L’utilisation d’un VPN (« virtual private network », ou réseau privé virtuel) permet d’accéder à un serveur doté d’un tunnel sécurisé où les données sont chiffrées.

Le serveur permet, en outre, de bénéficier d’une nouvelle adresse IP, donc d’une nouvelle identité, quand on établit une connexion publique.

Il existe de nombreux VPN gratuits, qui ralentissent la connexion, ou payants. A noter : les VPN sont légaux – selon l’utilisation que vous en faites.

5

Brouillez les cartes avec un « proxy »

C’est une méthode très courante pour masquer son adresse IP. Un serveur « proxy » (qui signifie « mandataire » en anglais) sert d’intermédiaire entre l’ordinateur utilisé et le serveur qui héberge le site consulté.

Cette connexion indirecte permet, en chemin, d’anonymiser l’adresse IP de votre ordinateur. Simple et efficace.

Il existe des « proxies » privés et publics. Ces derniers donnent souvent la vraie adresse.

6

Foudroyez l’IP tracking avec « Tor »

Tor (pour « The Onion Router ») est le fameux « underworld » d’Internet, le lieu où pédophiles, terroristes et autres criminels discrets rôderaient, dans le plus strict anonymat. Mais c’est aussi un moyen pour les dissidents chinois, birmans ou encore iraniens de s’exprimer en contournant la censure.

Le principe est simple : les internautes qui surfent sur Tor peuvent mettre leur adresse IP dans une sorte de cagnotte commune. Ceux qui choisissent de le faire deviennent des « nœuds de sortie ». L’intérêt est que les utilisateurs de TOR pourront surfer en apparaissant sous une adresse IP autre que la leur, puisée dans la cagnotte. Environ 250 000 personnes sont en permanence connectées à Tor, ce qui offre un réservoir conséquent.

7

On oubliait les cookies

Une autre méthode de tracking très répandue est l’utilisation des cookies, permettant de récolter des informations sur vos habitudes de navigation. Un conseil simple : utiliser des fenêtres de navigation privée sur Chrome ou Firefox permet d’éviter le stockage des cookies.

3 réflexions sur “« Ce billet de train coûtait moins cher ce matin » Oui, nous sommes victime de « l’IP tracking » 7 méthodes pour les contrer

  1. Il faut rajouter en plus le réactualisation quasi journalière des prix par le système info SNCF en fonction du taux de remplissage, si cela se remplit rapidement et que la date approche tu peux être sur que le prix grimpe.

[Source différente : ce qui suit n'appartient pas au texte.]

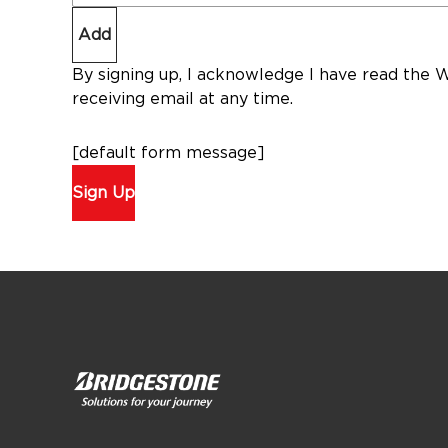
Add
By signing up, I acknowledge I have read the 
receiving email at any time.
[default form message]
Sign Up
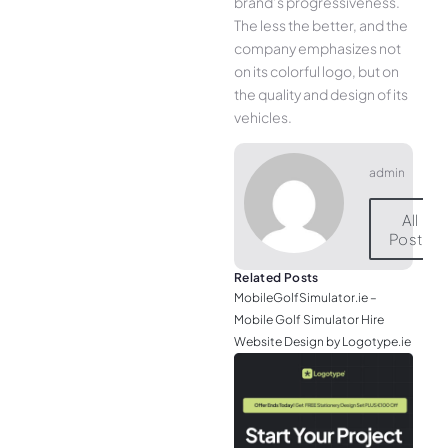
brand’s progressiveness.
The less the better, and the
company emphasizes not
on its colorful logo, but on
the quality and design of its
vehicles.
admin
All
Posts
Related Posts
MobileGolfSimulator.ie –
Mobile Golf Simulator Hire
Website Design by Logotype.ie
JGr
– M
Web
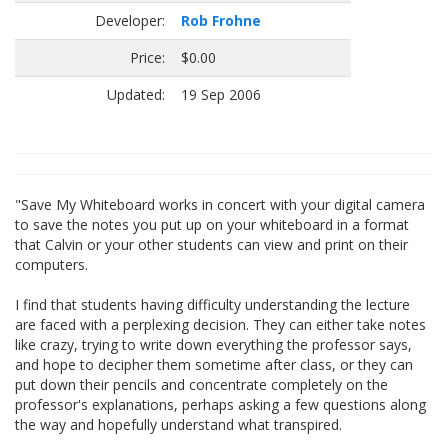
Developer:
Rob Frohne
Price:
$0.00
Updated:
19 Sep 2006
"Save My Whiteboard works in concert with your digital camera
to save the notes you put up on your whiteboard in a format
that Calvin or your other students can view and print on their
computers.
I find that students having difficulty understanding the lecture
are faced with a perplexing decision. They can either take notes
like crazy, trying to write down everything the professor says,
and hope to decipher them sometime after class, or they can
put down their pencils and concentrate completely on the
professor's explanations, perhaps asking a few questions along
the way and hopefully understand what transpired.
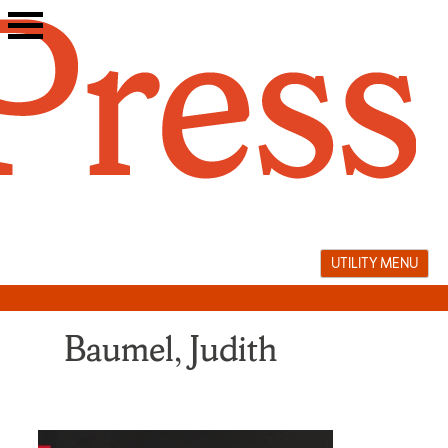
Skip
to
content
UTILITY MENU
Baumel, Judith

    Le gros souci du tracking est qu’il y en a partout, , ta carte fidélité à ton supermarché et hypermarché , tu es suivi et il te proposent des bons ou réductions en fonction de tes achats ou de tes plus grosses dépenses.
    Pour la RATP , avec le système navigo tu es pisté et cela fait partie du contrat, si cela ne te plait pas , globalement ne prends pas l’abonnement et ne signe pas de contrat mais achètes des tickets pas de traçage…
    utilisation de la carte bleue : traçage par la banque , qui centralise les données,
    je ne parle même pas du smartphone ou même du bon vieux téléphone portable, il faut partir au fin fond de l’amazonie pour ne plus être suivi et encore… ( Je ne parle même pas des pubs google ou yahoo qui sont ciblés en fonction de tes recherches ou de ton historique web.

    La ou je suis d’accord et qui sera un des sujets d’avenir c’est l’utilisation commerciale qui est fait de tout cela, dès que tu te connectes sur le web tu es tracé suivi , tout ce que tu fais n’est pas anonyme et c’est difficile à gérer… se protéger intensivement par des proxy ou des TOR comme cité dans l’article ne reste pas à la porté de n’importe quel quidam, donc cela ne me semble pas vraiment applicable pour tous.